Of course, you won’t manage to get that RM300,000 without first working your ass off somewhere 12 hours a day for some time. But the sad thing is not that people don’t manage to amass RM300,000 or 500,000 or 1,000,000. The sad thing is that they actually do after some years, but don’t know where to put it. Instead of investing it, it goes to LV bags and BMWs. There is no focused effort to move from E to S to B to I. They struggle in E, and buy BMWs to ease the pain. But of course it just creates more pain down the road.
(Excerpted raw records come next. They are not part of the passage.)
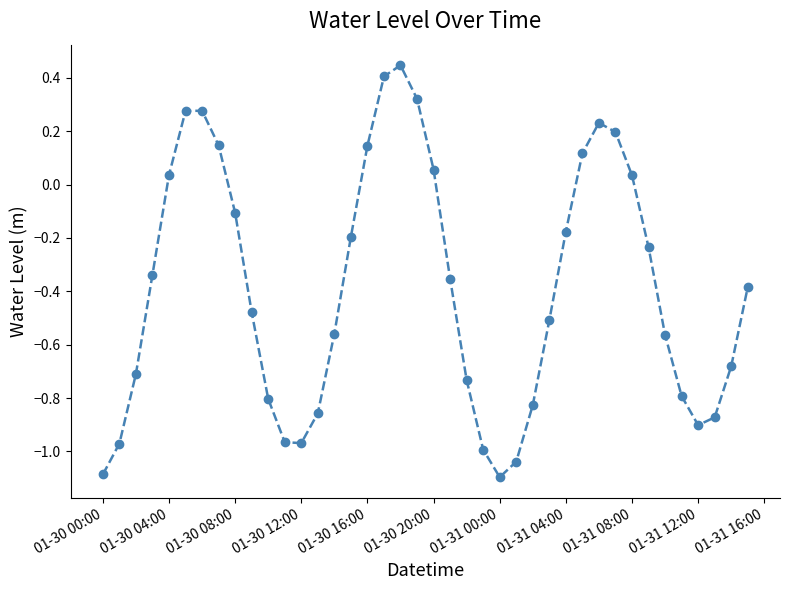

True or false: there are more than 2 points higher than both neighbors.

True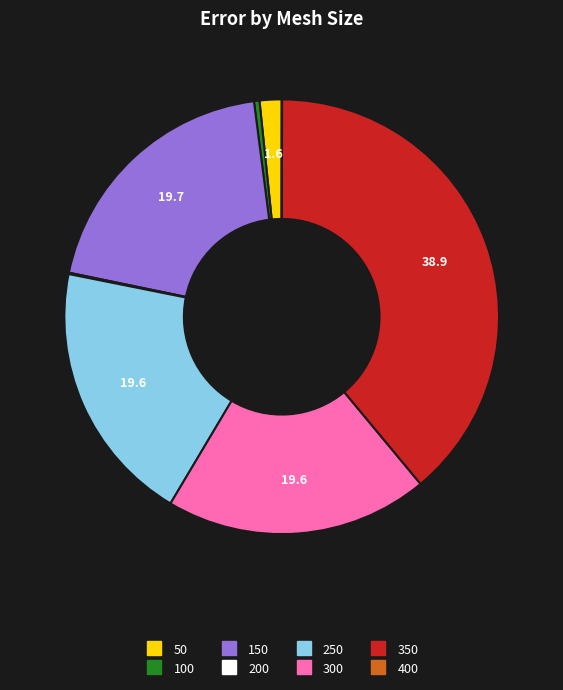

Is there a majority slice in this chart?

No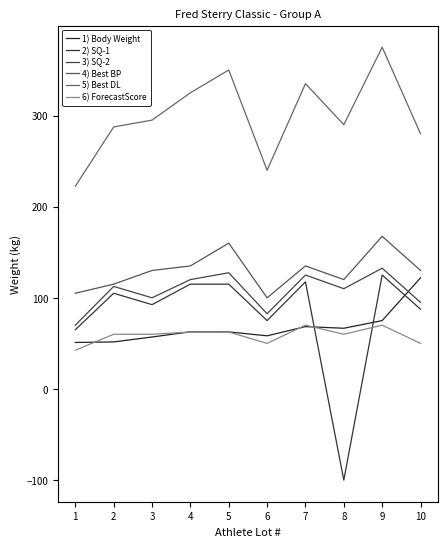

What is the difference between the maximum and minimum values in the 5) Best DL series?

152.5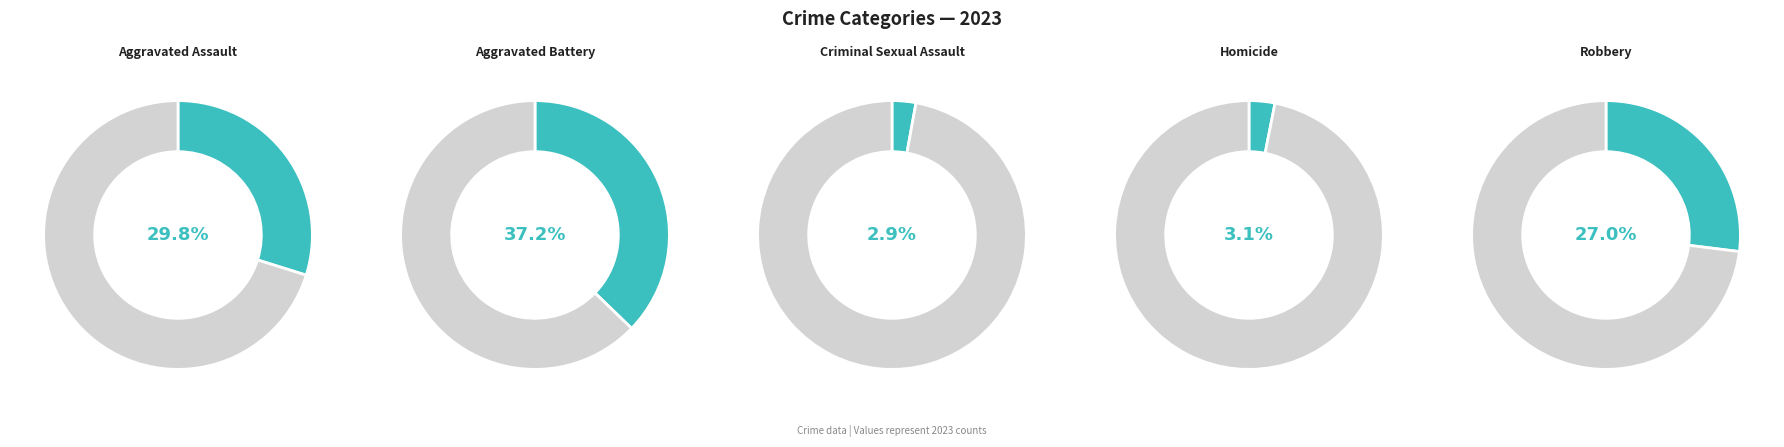

How many segments does this pie chart have?

5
This is not saying that the E, S and B quadrants should be ignored. You need a good foundation in the work place and in society before you can have the judgment and discernment required in the I quadrant. A doctor needs experience in seeing patients before he can run a large clinic with many doctors. An engineer with experience working on oil fields can better choose the right oil company with growth potential. Dealing with customers and colleagues brings understanding of human nature which is required by the investment strategist.
You need to go through the entire food chain of income accumulation. Just don’t get stuck at first base all your life.